Scientists have linked some active compounds in ginger with improvements in insulin and metabolism. That said, if you’re at risk of diabetes, adding extra gingerbread cookies won’t do you any favours! Keep both dried and fresh ginger ginger on-hand for flavouring smoothies and veggie-based stir-frys and soups. While some chemical compounds in ginger may decrease over time, the drying process enhances other beneficial ones.
It’s a natural way to relieve period pain.
Out of all of the research done on ginger’s pain-relieving properties, results show it helps with menstrual pain the most. Sipping ginger tea can also soothe nausea during that time of the month. However, if you usually take ibuprofen, it may not work as well. Check with your doctor before trying any supplement in extract or pill form, since it may interact with other medications you’re taking.
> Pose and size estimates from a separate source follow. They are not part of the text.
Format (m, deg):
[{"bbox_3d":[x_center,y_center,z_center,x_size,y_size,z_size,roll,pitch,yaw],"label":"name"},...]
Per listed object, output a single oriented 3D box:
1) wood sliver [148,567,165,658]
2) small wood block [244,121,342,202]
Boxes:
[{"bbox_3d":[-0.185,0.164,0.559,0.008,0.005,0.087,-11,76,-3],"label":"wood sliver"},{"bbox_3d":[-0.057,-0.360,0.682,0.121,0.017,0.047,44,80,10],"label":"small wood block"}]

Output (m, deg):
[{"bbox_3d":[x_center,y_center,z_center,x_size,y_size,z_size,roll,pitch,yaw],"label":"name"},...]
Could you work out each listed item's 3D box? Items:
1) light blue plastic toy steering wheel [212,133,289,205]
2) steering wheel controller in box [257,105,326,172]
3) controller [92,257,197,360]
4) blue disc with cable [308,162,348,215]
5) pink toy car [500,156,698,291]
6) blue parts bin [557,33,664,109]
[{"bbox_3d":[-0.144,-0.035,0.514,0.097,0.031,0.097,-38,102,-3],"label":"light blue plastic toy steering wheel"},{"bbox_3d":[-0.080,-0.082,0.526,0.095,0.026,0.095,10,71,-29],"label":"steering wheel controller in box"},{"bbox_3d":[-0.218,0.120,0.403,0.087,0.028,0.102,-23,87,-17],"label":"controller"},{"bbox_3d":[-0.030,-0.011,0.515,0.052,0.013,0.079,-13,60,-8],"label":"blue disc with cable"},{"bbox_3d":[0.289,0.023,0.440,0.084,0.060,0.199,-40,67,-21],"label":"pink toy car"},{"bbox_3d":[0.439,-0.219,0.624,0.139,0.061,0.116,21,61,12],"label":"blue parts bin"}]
It’s an anti-inflammatory.
Like other produce, nuts, seeds, beans and whole grains, ginger contains antioxidant-like compounds called phytonutrients that may reduce cell damage. The root can also prevent inflammation from starting by reducing cell-signaling activity. With that in mind, adding ginger to already good-for-you, nutrient-dense meals is the key to unlocking those properties.
It can settle an upset stomach.
The idea that ginger can help with tummy trouble isn’t new. In fact, research has linked multiple digestive benefits to ginger, specifically acting on parts of your GI tract responsible for feelings of nausea, stomach upset and vomiting. It may also help move food from the stomach to the small intestine for digestion and absorption. That said, ginger cannot prevent food poisoning or counteract ingestion of a harmful substance, so contact your doctor ASAP if something requires urgent medical attention.
It can also curb morning sickness
Speaking of an upset stomach, pregnant women in particular should take note: Ginger may help reduce symptoms of morning sickness. In fact, research supports the safety and efficacy of ginger during pregnancy, with some improvement in symptoms when compared to a placebo.
Regular consumption of ginger, especially in juice form has been associated with an improvement in asthma and eczema symptoms. An easy way to take ginger daily is in the form of a ginger shot. These can now be bought in supermarkets such as Waitrose but are easily made at home if you have a juicer. You can also freeze batches and store in the freezer for up to 3 months.
Ginger Shot recipe (makes 1 -2 shots)
To get your daily dose of the health benefits of ginger try this simple ginger shot:
- 1 apple
- 1 piece of ginger the size of the end of your thumb
Juice the ingredients together and serve in a shot glass. You can also stir in a little honey if you have a sore throat and replace the apple with pineapple if you have a cough.